__GIVEN PASSAGE__.
★ ★ ★ ★ ★
Consider this: if Windows Explorer listed only the file name and no other columns how much less effective would it be to manage the computer files and systems? I'm sure that users absorb the size and date information listed with the files almost unconsciously and use it to monitor the health of their systems. An unexpected zero byte file would raise alarm bells, as could a system file with a suspiciously recent modification date. Would having access to size and date information about database tables have a similar benefit; and can we obtain that information and present it in a useful format? Probably, and yes! I'm positive about this because I have personally benefited a lot from adding this information to my open source Database explorer application DbViewSharp.

How You Might Benefit from Extra Database Table Data

The following list suggests the sort of problems in a database you might spot at a glance from the date and row count data associated with a table. I'm not necessarily suggesting that this is the best way of finding the problem if you already suspect it. It is more that by knowing what to expect to see and spotting anomalies you have a chance to detect the problem much earlier and before so much potential damage is done.

A configuration table with an unexpected zero row count could indicate an incomplete system upgrade.
Likewise a table with an older than expected schema-modification date.
A table in a logical group that has an older data-update date than the others might not be updating correctly.
★ ★ ★ ★ ★
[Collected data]
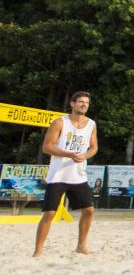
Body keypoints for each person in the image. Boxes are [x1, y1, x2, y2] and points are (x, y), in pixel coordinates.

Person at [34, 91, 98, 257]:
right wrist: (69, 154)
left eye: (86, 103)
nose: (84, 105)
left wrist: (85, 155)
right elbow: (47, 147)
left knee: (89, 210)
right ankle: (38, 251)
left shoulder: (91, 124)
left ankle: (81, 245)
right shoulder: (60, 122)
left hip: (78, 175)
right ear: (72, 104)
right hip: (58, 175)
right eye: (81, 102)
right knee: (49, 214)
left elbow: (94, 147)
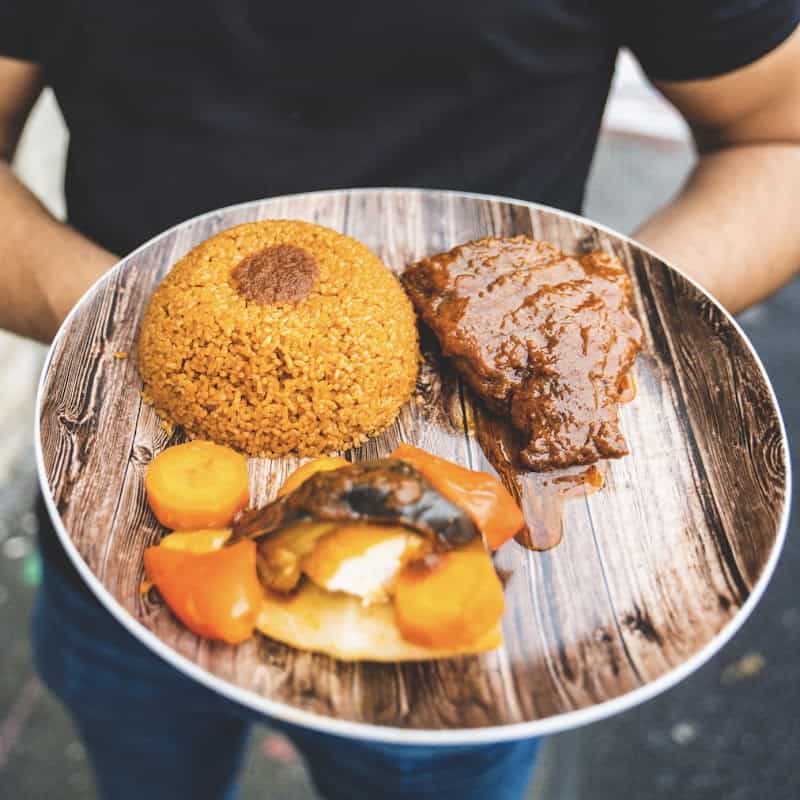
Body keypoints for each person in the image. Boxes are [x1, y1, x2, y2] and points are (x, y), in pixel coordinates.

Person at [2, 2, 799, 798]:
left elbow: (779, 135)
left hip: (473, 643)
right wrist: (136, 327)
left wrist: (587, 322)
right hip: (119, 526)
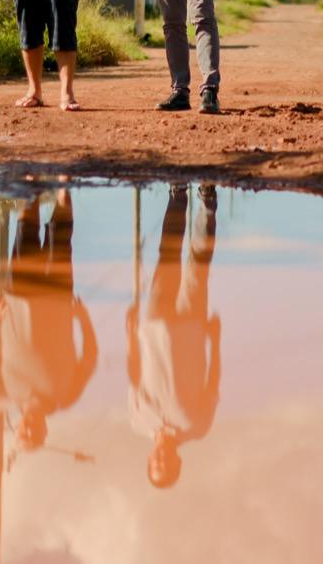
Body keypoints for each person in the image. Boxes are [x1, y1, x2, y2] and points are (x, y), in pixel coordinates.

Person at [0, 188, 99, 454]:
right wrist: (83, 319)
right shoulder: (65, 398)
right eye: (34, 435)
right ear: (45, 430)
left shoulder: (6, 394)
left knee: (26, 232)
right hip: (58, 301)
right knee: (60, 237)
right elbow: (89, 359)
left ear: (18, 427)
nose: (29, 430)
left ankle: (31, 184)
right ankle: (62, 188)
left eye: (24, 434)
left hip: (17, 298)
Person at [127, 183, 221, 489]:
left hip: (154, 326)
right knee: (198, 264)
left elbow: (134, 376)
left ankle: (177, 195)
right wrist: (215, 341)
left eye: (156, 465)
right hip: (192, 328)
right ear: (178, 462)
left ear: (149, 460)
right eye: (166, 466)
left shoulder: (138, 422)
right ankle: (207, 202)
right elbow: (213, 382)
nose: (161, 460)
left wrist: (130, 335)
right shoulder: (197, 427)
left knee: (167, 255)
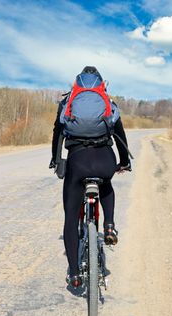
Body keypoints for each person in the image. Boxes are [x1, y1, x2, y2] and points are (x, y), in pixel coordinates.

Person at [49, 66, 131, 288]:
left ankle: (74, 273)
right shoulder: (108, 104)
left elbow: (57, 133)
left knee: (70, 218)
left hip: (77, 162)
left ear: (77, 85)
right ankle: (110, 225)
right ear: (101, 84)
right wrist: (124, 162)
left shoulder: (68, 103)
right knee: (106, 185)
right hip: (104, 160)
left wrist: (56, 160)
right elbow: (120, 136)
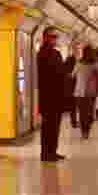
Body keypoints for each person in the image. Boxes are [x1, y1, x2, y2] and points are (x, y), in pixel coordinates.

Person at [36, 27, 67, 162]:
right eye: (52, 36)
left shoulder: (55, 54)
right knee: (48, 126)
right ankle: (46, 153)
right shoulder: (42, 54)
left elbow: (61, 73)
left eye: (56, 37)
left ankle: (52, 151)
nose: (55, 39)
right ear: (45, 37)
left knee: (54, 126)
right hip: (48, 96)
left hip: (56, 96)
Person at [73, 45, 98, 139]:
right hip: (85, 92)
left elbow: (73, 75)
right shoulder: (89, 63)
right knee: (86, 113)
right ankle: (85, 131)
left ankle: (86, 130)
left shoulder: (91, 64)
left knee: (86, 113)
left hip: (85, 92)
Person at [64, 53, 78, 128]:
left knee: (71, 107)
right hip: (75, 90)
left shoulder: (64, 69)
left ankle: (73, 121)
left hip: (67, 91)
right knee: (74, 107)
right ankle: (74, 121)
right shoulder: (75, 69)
★ ★ ★ ★ ★
__WHAT TO DO__.
1. In the text on database table dates and row counts, what could an unexpected zero row count in a configuration table indicate?
2. Reproduce the text on database table dates and row counts from "How You Might" to "be updating correctly.".
3. Take the text on database table dates and row counts further, picking up after its final sentence.

__WRITTEN ANSWERS__.
1. An incomplete system upgrade.

2.
How You Might Benefit from Extra Database Table Data

The following list suggests the sort of problems in a database you might spot at a glance from the date and row count data associated with a table. I'm not necessarily suggesting that this is the best way of finding the problem if you already suspect it. It is more that by knowing what to expect to see and spotting anomalies you have a chance to detect the problem much earlier and before so much potential damage is done.

A configuration table with an unexpected zero row count could indicate an incomplete system upgrade.
Likewise a table with an older than expected schema-modification date.
A table in a logical group that has an older data-update date than the others might not be updating correctly.

3.
A more recent than expected schema or data update date on a configuration table could point to unauthorised modifications to that table.
Sorting by row count can reveal a table to capture debug messages mistakenly installed on production containing a huge number of rows and consuming disk space faster than expected (real-life experience).
Unexpected zero row counts on a development database could indicate that a developer is performing unit tests, which set up and tear down data, on the wrong database (another true story).

Developing a "Table Explorer" Query

Before we start to develop the query let's firm up the analogy a little. In Windows Explorer the most common columns on view are: filename, type, size and modified date. In applying these properties to a database table I am making the following mapping:

File Property	:	Table Property
File name	:	Table name
Type	:	Schema
Size	:	Row count
Modified date	:	Last data update date

The name and modified date properties are reasonable direct analogies, however the other two require a little justification. For size it would be possible to discover and display the physical size of the table, but in database terms it is much more useful to know the row count. It is natural to think of a zero byte file as empty and similarly a table with no rows. The mapping of the file type to the table schema is a lot less obvious. I've selected the schema name because at least it performs some table grouping function. If the database under scrutiny only ever creates tables under dbo then ignore this column.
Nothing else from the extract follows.